About 1:30 p.m., she was doing paperwork at police headquarters when dispatchers reported a possible shoplifting incident at the BP gas station. That’s pretty common for the site because of its proximity to Calhoun Street, which some call “Homeless Row.”

As Hardesty pulled into the station parking lot, several clerks were agitated.

“There he is,” one shouted. “That’s the guy that punched me.”

The man was shouting, “‘She has my money, or something like that.’ I couldn’t quite understand,” the officer said. “We were walking toward each other.”

Hardesty could see the man was unarmed, but very worked up. His nostrils flared, and his shoulders were hunched, she said.

He refused to be handcuffed, slapping away her hands. He wouldn’t get on the ground as Hardesty had commanded him to do. They tussled, her body camera flying from her uniform. She could not subdue him.

Hardesty fired her stun gun, and the man started to go down. But he stopped himself before he hit the ground.

“He ripped the cords off the prongs and threw them on the ground,” the officer said. It usually takes about 5 seconds to get the full force of the electric shock, she said, estimating the prongs stuck for only 2 seconds.

“So we went back to fighting,” Hardesty said.

Turmon, who is from Hampton, S.C., and is the youngest of 12 children, has been at Transition several months. He said he’s grateful for its help in returning to sobriety and rebuilding his life. Now, Turmon said, he’s finally decided, “It’s time to put my big-boy pants on and stop running away.”

He has applied to the city’s Homeless Court. If he completes its rigorous requirements, misdemeanor charges on his criminal record would be removed.

The day he encountered Hardesty and Brown, Turmon was walking to the station to get a pack of Newport cigarettes after riding the bus from Planet Fitness in the Dutch Square mall. The workouts there help “me turn negative stuff into positive stuff,” the 6-foot, 222-pounder said.

He walked into an escalating situation. The first thing Turmon noticed was that the manager, who he called “the nicest person you’d ever want to meet,” was hysterical and had a black eye.

He knows her as someone with a sweet smile, but also one who puts up with no guff from unruly customers.

“He hit me. He hit me. He pulled a knife on me,” the manager screamed, according to Turmon. Other clerks were upset too.

That’s when Turmon saw a Columbia police car pull in. “It was a lady officer,” he said. “She tried to get him to calm down. He wouldn’t.”

By the time Hardesty sprayed the 6-foot, 210-pounder without success, Turmon charged the man without thinking. “I just dove,” he said, pinning the suspect to the ground. Turmon said he’s never played football.

“It’s kind of ironic,” he said, reflecting on the incident. “I actively helped a police officer even though I’ve been in trouble with them. I don’t know. I just felt like I had to step in.”
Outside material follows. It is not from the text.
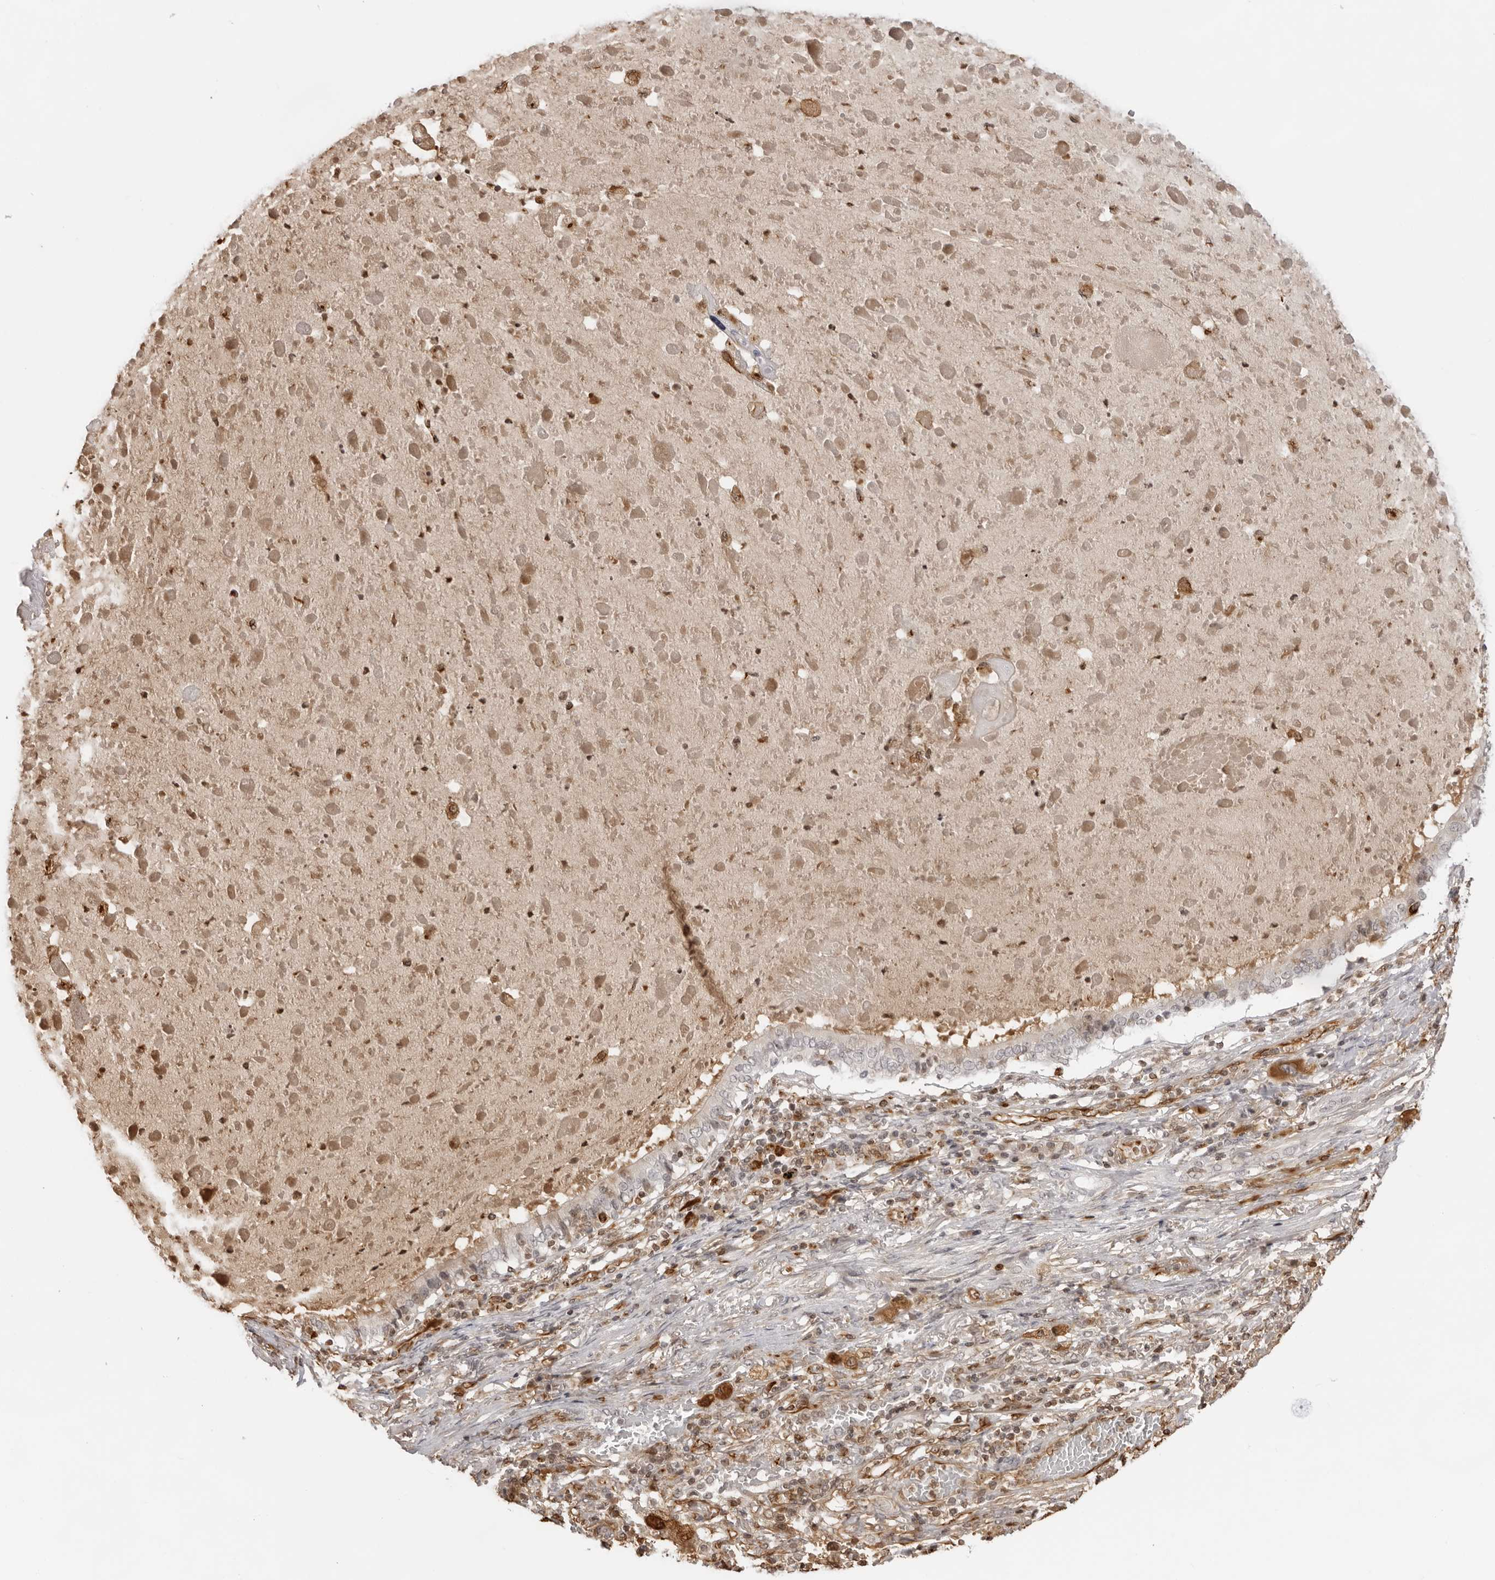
{"staining": {"intensity": "negative", "quantity": "none", "location": "none"}, "tissue": "lung cancer", "cell_type": "Tumor cells", "image_type": "cancer", "snomed": [{"axis": "morphology", "description": "Squamous cell carcinoma, NOS"}, {"axis": "topography", "description": "Lung"}], "caption": "The micrograph shows no significant staining in tumor cells of lung squamous cell carcinoma.", "gene": "DYNLT5", "patient": {"sex": "male", "age": 61}}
Another person hit and kicked Brown in the head as he lay on the ground.

In the Transitions day room, police Chief Skip Holbrook presented the good Samaritan a certificate of appreciation. He called Turmon a hero and handed him two $50 Walmart gift cards just in time for Christmas.

With reporters present, Turmon seemed shy about all the attention. But he let a sly grin creep across his face. Asked if he was enjoying the spotlight, he responded with a twinkle in his eyes, “I like it.”